Humans have a total of 46 chromosomes, arranged in 23 pairs. But not all organisms have this many; some have more chromosomes, some have fewer. This karyotype is a map of a set of human chromosomes and can be useful in identifying differences in chromosome number between species.

Chromosome Pairs

Each pair of chromosomes contains several specific types of genes on them, a sequence of nucleotides that code for a given trait or characteristic. So one chromosome pair might have the genes for eye color and skin pigmentation, while a different pair has the genes for right or left handedness, freckles, and lactose tolerance.

Chromosomes are paired because an individual receives one set from each parent. For example, chromosome pair number 15 codes for the same genes, but each chromosome might have different alleles, or variations of the same gene. This means if mom has blue eyes and dad has brown eyes, then their child's pair of chromosomes number 15, which has the genes for eye color, will have one brown allele and one blue allele.
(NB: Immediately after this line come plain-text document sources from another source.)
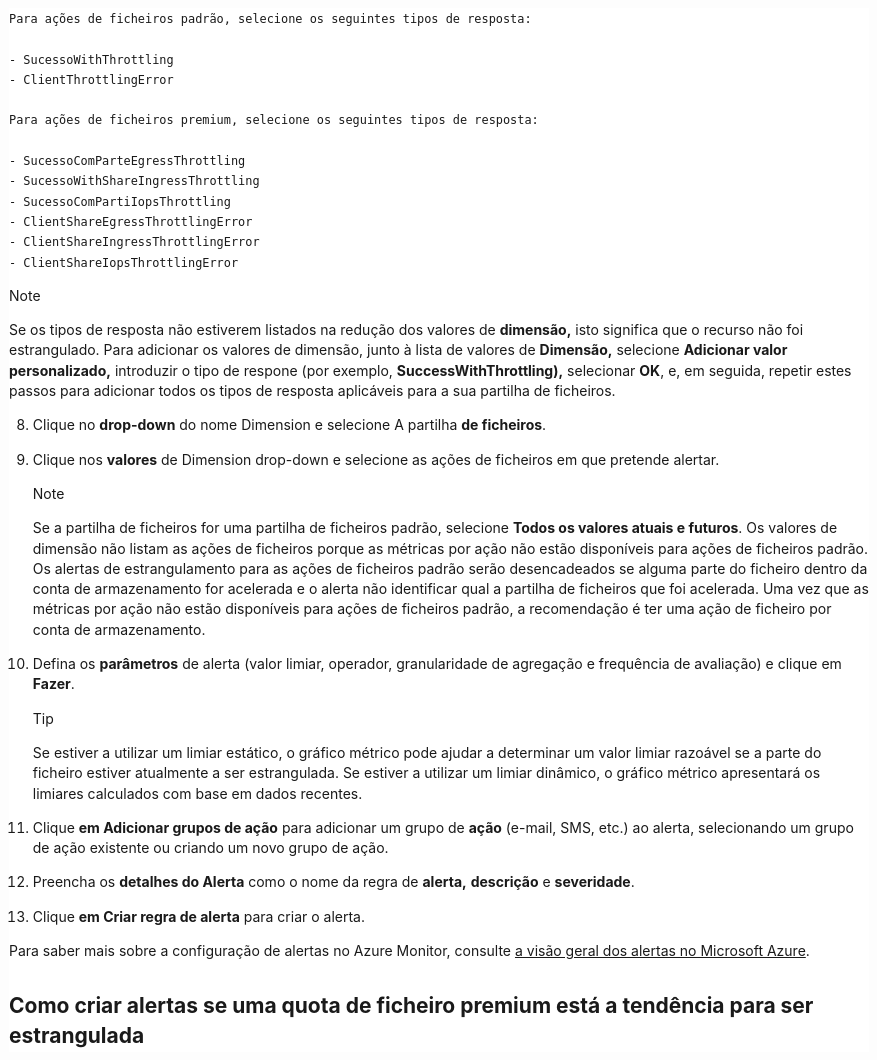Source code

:     Para ações de ficheiros padrão, selecione os seguintes tipos de resposta:

    - SucessoWithThrottling
    - ClientThrottlingError

    Para ações de ficheiros premium, selecione os seguintes tipos de resposta:

    - SucessoComParteEgressThrottling
    - SucessoWithShareIngressThrottling
    - SucessoComPartiIopsThrottling
    - ClientShareEgressThrottlingError
    - ClientShareIngressThrottlingError
    - ClientShareIopsThrottlingError

   > [!NOTE]
   > Se os tipos de resposta não estiverem listados na redução dos valores de **dimensão,** isto significa que o recurso não foi estrangulado. Para adicionar os valores de dimensão, junto à lista de valores de **Dimensão,** selecione **Adicionar valor personalizado,** introduzir o tipo de respone (por exemplo, **SuccessWithThrottling),** selecionar **OK**, e, em seguida, repetir estes passos para adicionar todos os tipos de resposta aplicáveis para a sua partilha de ficheiros.

8. Clique no **drop-down** do nome Dimension e selecione A partilha **de ficheiros**.
9. Clique nos **valores** de Dimension drop-down e selecione as ações de ficheiros em que pretende alertar.


   > [!NOTE]
   > Se a partilha de ficheiros for uma partilha de ficheiros padrão, selecione **Todos os valores atuais e futuros**. Os valores de dimensão não listam as ações de ficheiros porque as métricas por ação não estão disponíveis para ações de ficheiros padrão. Os alertas de estrangulamento para as ações de ficheiros padrão serão desencadeados se alguma parte do ficheiro dentro da conta de armazenamento for acelerada e o alerta não identificar qual a partilha de ficheiros que foi acelerada. Uma vez que as métricas por ação não estão disponíveis para ações de ficheiros padrão, a recomendação é ter uma ação de ficheiro por conta de armazenamento.

10. Defina os **parâmetros** de alerta (valor limiar, operador, granularidade de agregação e frequência de avaliação) e clique em **Fazer**.

    > [!TIP]
    > Se estiver a utilizar um limiar estático, o gráfico métrico pode ajudar a determinar um valor limiar razoável se a parte do ficheiro estiver atualmente a ser estrangulada. Se estiver a utilizar um limiar dinâmico, o gráfico métrico apresentará os limiares calculados com base em dados recentes.

11. Clique **em Adicionar grupos de ação** para adicionar um grupo de **ação** (e-mail, SMS, etc.) ao alerta, selecionando um grupo de ação existente ou criando um novo grupo de ação.
12. Preencha os **detalhes do Alerta** como o nome da regra de **alerta,** **descrição** e **severidade**.
13. Clique **em Criar regra de alerta** para criar o alerta.

Para saber mais sobre a configuração de alertas no Azure Monitor, consulte [a visão geral dos alertas no Microsoft Azure]( https://docs.microsoft.com/azure/azure-monitor/platform/alerts-overview).

## <a name="how-to-create-alerts-if-a-premium-file-share-is-trending-toward-being-throttled"></a>Como criar alertas se uma quota de ficheiro premium está a tendência para ser estrangulada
Of the 23 pairs of human chromosomes, one pair is the sex chromosomes, which are either two X chromosomes in the case of females or one X and one Y chromosome in the case of males. The other 22 pairs are autosomal chromosomes, meaning they are not sex chromosomes, but instead code for most of the organism's other characteristics.

Each chromosome actually has anywhere from a couple hundred to a couple thousand genes on it! The Human Genome Project is ongoing research to try to map all 30,000 or more human genes by identifying every known nucleotide sequence. That's a lot of information to code for!

Chromosomes in Other Organisms

Other organisms have varying numbers of chromosomes, ranging anywhere from four to over 200. A fruit fly has eight; a guinea pig has 64; a mallard duck has 80. More chromosomes does not necessarily mean more complex organisms. The onion, for example, has about five times more chromosomes than humans have! Yet, it definitely is not five times more complex.

Chromosomes sometimes contain several copies of the same gene sequence, have long strands of non-coding sequences, or are polyploid, meaning they have multiple sets of each chromosomes, not just two! Plants are notorious for having evolved some amazing genetic tricks like polyploidy. But when we look at organisms more closely related to ourselves, say other great apes, we still see some differences in chromosome number.